Menne cigeençe arı, şüng'əə mihmanna axvang'usud qıdet'u ılğeç'uva Rəbbis alğayhen bayram alğahas ıkkanxhe, mang'une xaabın gırgın adamer sunnat hav'u vuxhes vukkan. Mançile qiyğa mang'ussed, vuşda sa xhinne ıxha man bayram alğahas əxə. Sunnat hidı'iyne adamee mançike hı'iyn otxhuniy umoyxhancen.
49 Enerlei wet zij voor de ingeborene, en den vreemdeling, die als vreemdeling in het midden van u verkeert.
İzrailybışisıb, menne cigeençe qabı coka aaxvanbışisıb q'aanun sa vobna.
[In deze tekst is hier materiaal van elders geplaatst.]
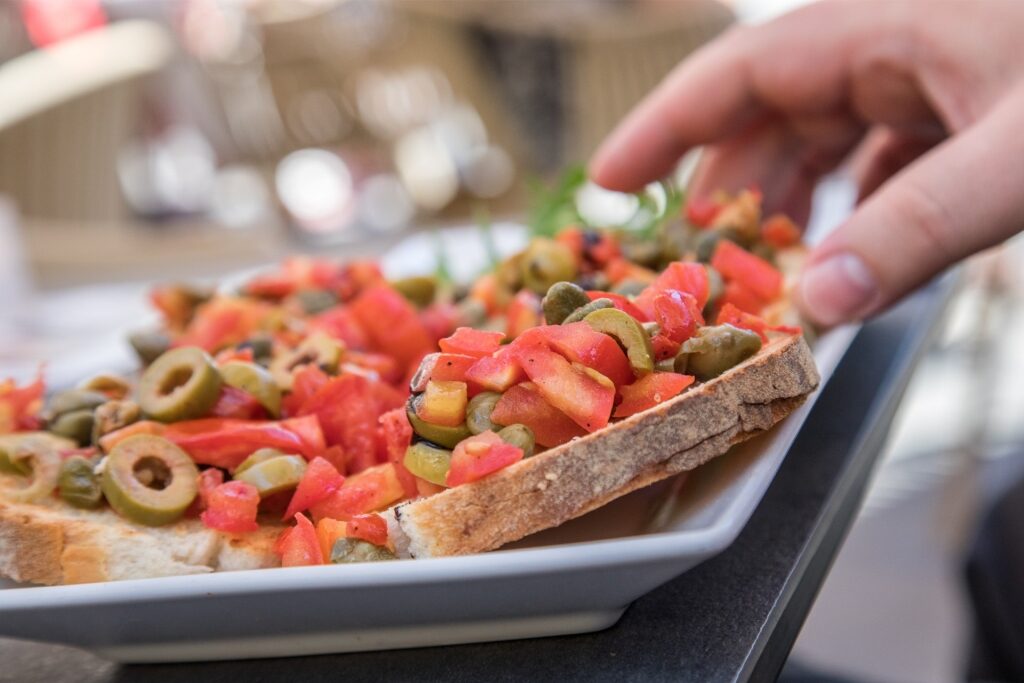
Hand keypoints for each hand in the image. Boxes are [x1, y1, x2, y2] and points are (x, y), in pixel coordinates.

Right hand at [590, 0, 1023, 325]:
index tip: (605, 181)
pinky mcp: (974, 105)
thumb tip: (816, 309)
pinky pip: (891, 158)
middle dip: (729, 188)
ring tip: (770, 271)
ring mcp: (937, 73)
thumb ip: (915, 230)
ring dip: (797, 207)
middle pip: (774, 114)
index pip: (736, 73)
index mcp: (883, 23)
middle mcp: (897, 40)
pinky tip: (863, 253)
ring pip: (832, 139)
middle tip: (694, 264)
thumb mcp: (1022, 155)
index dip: (662, 127)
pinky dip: (864, 209)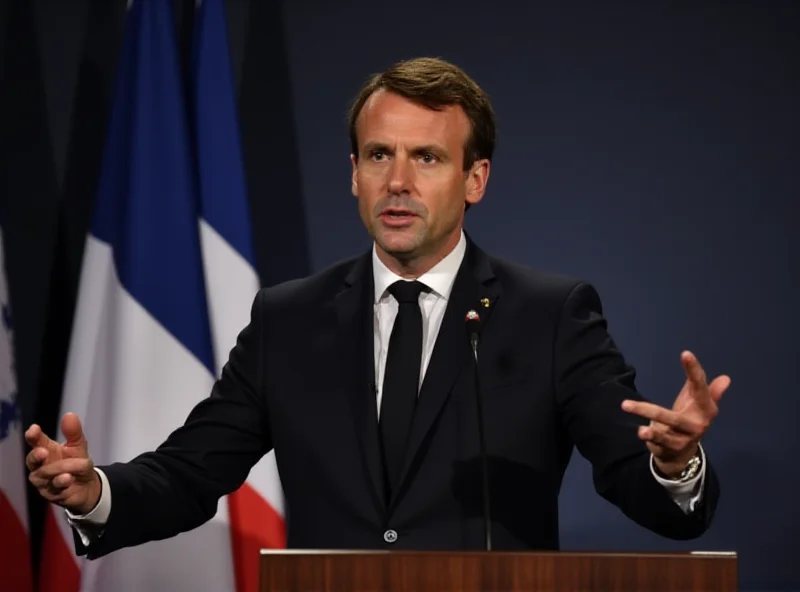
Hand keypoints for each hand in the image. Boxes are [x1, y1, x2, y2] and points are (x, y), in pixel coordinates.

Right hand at [25, 412, 100, 514]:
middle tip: (43, 452)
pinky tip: (68, 478)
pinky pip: (54, 488)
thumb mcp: (78, 446)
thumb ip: (73, 432)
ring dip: (60, 470)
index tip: (34, 429)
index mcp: (46, 450)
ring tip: (70, 471)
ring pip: (45, 475)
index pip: (36, 442)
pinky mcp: (52, 494)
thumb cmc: (77, 463)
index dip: (33, 436)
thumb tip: (69, 415)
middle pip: (32, 461)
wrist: (88, 485)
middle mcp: (41, 466)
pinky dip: (62, 483)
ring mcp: (44, 481)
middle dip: (36, 456)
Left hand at [621, 351, 729, 476]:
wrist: (683, 453)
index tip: (686, 354)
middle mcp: (697, 425)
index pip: (700, 388)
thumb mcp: (697, 403)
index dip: (694, 371)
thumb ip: (705, 389)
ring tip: (639, 428)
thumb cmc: (688, 419)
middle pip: (674, 418)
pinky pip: (659, 443)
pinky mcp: (670, 449)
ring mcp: (683, 439)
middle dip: (653, 411)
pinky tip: (641, 432)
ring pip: (664, 434)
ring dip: (651, 430)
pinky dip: (650, 438)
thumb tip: (726, 378)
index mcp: (705, 409)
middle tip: (627, 404)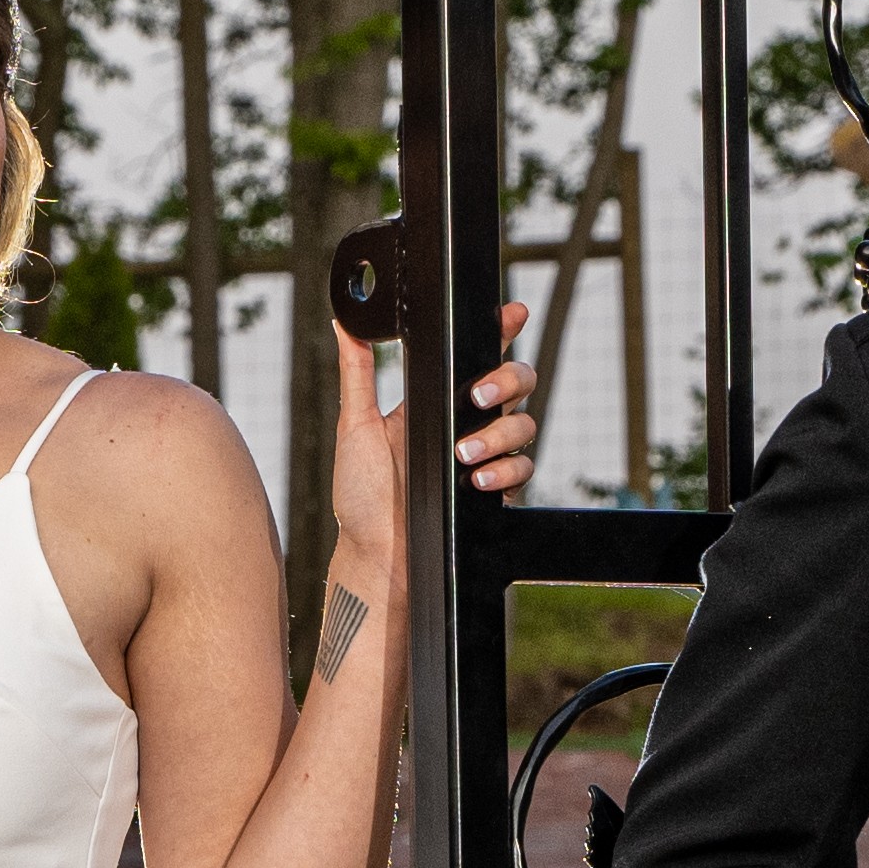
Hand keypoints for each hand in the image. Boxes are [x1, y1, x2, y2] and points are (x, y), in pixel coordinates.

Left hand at [316, 305, 547, 610]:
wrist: (375, 554)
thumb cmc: (361, 495)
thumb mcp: (354, 426)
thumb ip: (356, 373)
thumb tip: (345, 322)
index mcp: (436, 401)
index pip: (476, 356)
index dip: (502, 330)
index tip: (512, 313)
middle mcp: (465, 424)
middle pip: (517, 383)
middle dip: (508, 379)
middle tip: (479, 395)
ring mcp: (483, 456)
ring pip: (523, 425)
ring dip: (499, 434)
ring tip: (463, 453)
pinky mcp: (494, 490)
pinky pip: (522, 469)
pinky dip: (505, 469)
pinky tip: (478, 479)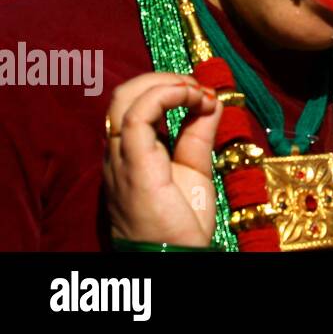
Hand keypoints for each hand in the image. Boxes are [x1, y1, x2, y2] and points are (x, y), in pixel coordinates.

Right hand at [103, 72, 221, 246]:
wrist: (176, 255)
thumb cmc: (181, 220)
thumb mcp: (195, 167)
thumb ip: (198, 133)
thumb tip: (212, 100)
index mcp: (130, 152)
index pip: (133, 103)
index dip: (167, 87)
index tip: (203, 94)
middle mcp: (118, 152)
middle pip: (124, 94)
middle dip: (163, 78)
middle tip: (198, 87)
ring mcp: (121, 158)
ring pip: (125, 98)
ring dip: (167, 82)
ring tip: (197, 92)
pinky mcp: (133, 165)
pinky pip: (138, 116)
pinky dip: (166, 95)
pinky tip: (192, 98)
50 En alle kinderen Israels deden het; gelijk als de HEERE Mozes en Aaron geboden had, alzo deden zij.
İzrailybışe, Rəbbee Mısayk'leyiy Harunuk'le uvhuyn xhinne gırgın ha'a.
51 En het geschiedde even ten zelfden dage, dat de HEERE de kinderen Israels uit Egypteland leidde, naar hun heiren.
Mane yiğılycab Rəbbee İzrailybı g'oşunbışiqa Misirğançe qığa'anbı.